- Given problem
Edit the entries below by replacing every "ОАиГ" with "уполномоченный орган" and keeping everything else as it is.

- Input

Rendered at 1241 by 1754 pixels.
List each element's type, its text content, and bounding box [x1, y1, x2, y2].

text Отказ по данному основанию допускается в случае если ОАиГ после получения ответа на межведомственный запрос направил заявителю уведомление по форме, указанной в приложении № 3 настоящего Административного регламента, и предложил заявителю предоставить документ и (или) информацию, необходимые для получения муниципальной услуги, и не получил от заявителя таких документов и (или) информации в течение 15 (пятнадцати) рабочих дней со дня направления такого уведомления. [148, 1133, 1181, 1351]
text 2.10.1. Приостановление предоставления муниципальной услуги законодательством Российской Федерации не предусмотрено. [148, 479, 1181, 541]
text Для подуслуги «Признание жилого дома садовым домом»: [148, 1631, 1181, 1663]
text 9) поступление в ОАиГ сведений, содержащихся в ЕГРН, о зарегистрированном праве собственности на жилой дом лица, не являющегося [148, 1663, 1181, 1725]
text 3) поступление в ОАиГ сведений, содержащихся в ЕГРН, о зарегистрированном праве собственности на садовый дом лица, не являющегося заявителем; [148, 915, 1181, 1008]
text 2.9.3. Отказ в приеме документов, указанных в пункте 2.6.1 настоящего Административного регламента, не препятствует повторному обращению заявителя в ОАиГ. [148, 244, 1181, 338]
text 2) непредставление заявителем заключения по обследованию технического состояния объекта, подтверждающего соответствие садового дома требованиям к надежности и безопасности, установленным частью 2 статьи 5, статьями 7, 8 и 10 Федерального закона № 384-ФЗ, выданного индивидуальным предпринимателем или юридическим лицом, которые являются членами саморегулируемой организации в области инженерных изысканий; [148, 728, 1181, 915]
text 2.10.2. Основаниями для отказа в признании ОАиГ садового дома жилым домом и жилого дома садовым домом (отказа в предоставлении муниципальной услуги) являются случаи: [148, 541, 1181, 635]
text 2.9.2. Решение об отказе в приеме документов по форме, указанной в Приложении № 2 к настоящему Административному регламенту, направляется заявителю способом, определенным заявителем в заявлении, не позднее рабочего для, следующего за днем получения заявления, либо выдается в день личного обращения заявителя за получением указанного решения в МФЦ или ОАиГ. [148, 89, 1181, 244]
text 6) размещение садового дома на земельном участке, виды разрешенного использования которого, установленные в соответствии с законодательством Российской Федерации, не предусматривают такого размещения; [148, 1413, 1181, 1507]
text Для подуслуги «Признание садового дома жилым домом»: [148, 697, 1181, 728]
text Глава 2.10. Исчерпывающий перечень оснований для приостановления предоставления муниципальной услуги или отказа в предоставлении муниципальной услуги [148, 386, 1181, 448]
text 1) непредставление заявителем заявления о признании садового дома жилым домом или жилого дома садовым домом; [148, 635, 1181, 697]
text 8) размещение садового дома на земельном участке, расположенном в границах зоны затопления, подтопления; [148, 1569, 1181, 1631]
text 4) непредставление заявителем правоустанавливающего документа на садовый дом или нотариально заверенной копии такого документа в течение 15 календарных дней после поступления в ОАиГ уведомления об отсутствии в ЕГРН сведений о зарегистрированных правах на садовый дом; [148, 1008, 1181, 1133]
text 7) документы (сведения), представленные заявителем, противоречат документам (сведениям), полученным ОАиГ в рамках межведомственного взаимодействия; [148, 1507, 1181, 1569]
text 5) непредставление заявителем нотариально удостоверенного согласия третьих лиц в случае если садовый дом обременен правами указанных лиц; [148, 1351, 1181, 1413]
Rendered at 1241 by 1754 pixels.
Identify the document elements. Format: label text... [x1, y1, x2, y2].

- Task output
Rendered at 1241 by 1754 pixels.
List each element's type, its text content, and bounding box [x1, y1, x2, y2].

text Отказ по данному основанию допускается в случае если уполномоченный орган после получения ответа на межведомственный запрос направил заявителю уведомление по форме, указанной в приложении № 3 настоящего Административного регламента, и предложил заявителю предоставить документ и (или) информацию, необходимые для получения муниципальной услуги, и не получил от заявителя таких документов и (или) информации в течение 15 (пятнадцати) рабочих дней со дня направления такого уведомления. [148, 1133, 1181, 1351]
text 2.10.1. Приостановление предоставления муниципальной услуги законодательством Российской Федерации не предусмотрено. [148, 479, 1181, 541]
text Для подуслуги «Признание жилого дома садовым домом»: [148, 1631, 1181, 1663]
text 9) поступление в уполномоченный орган сведений, содержащихся в ЕГРН, о зарегистрированном праве собственности на жилой дом лица, не являющегося [148, 1663, 1181, 1725]
text 3) поступление в уполномоченный орган сведений, содержащихся в ЕГРН, о зарегистрированном праве собственности на садовый дом лица, не являющегося заявителем; [148, 915, 1181, 1008]
text 2.9.3. Отказ в приеме документов, указанных в пункте 2.6.1 настоящего Административного регламента, не препятствует повторному обращению заявителя в уполномоченный орган. [148, 244, 1181, 338]
text 2) непредставление заявителем заключения по обследованию технического состояния объекта, подтверждающего соответствие садового дома требованиям к надежности и безопасности, установленным частью 2 статьи 5, статьями 7, 8 и 10 Федерального закона № 384-ФЗ, выданного индивидуальным предпринимателем или юридическим лицом, которые являются членами саморегулируемой организации в области инженерных изысканий; [148, 728, 1181, 915]
text 2.10.2. Основаниями для отказа в признании уполномоченный орган садового дома жилым домом и жилого дома садовым домом (отказа в предоставлении муниципальной услуги) являются случаи: [148, 541, 1181, 635]
text 2.9.2. Решение об отказе в приеме документов по форме, указанной в Приложении № 2 к настоящему Административному регламенту, направляется заявителю способом, определенным заявителем в заявлении, не позднее рабочего для, следующего за днем получения заявления, либо выдается в день личного обращения заявителя за получением указанного решения в МФЦ или уполномоченный орган. [148, 89, 1181, 244]
text 6) размещение садового дома на земельном участке, виды разрешенного использования которого, установленные в соответствии с законодательством Российской Федерации, не предусматривают такого размещения; [148, 1413, 1181, 1507]
text Для подуслуги «Признание садового дома жилым домом»: [148, 697, 1181, 728]
text Глава 2.10. Исчерпывающий перечень оснований для приостановления предоставления муниципальной услуги или отказа в предоставлении муниципальной услуги [148, 386, 1181, 448]
text 1) непредставление заявителем заявления о признании садового дома жилым домом или жилого дома садовым домом; [148, 635, 1181, 697]
text 8) размещение садового дома на земельном участке, расположенном в границах зоны затопления, подтопления; [148, 1569, 1181, 1631]
text 4) непредставление заявителем правоустанавливающего документа на садовый дом или нотариально заверенной копии такого документа в течение 15 календарных дней после поступления в уполномоченный орган уведомления об отсутствии в ЕГРН сведений о зарегистрированных правах на садовый дом; [148, 1008, 1181, 1133]
text 7) документы (сведения), представленные заявителем, противоречат документам (сведениям), полученным уполномоченный орган в рамках межведомственного взаимодействия; [148, 1507, 1181, 1569]
text 5) непредставление заявителем нотариально удостоверенного согласия третьих лиц в случае если садовый дом обременен правами указанных лиц; [148, 1351, 1181, 1413]
Rendered at 1241 by 1754 pixels.
Identify the document elements. Format: label text... [x1, y1, x2, y2].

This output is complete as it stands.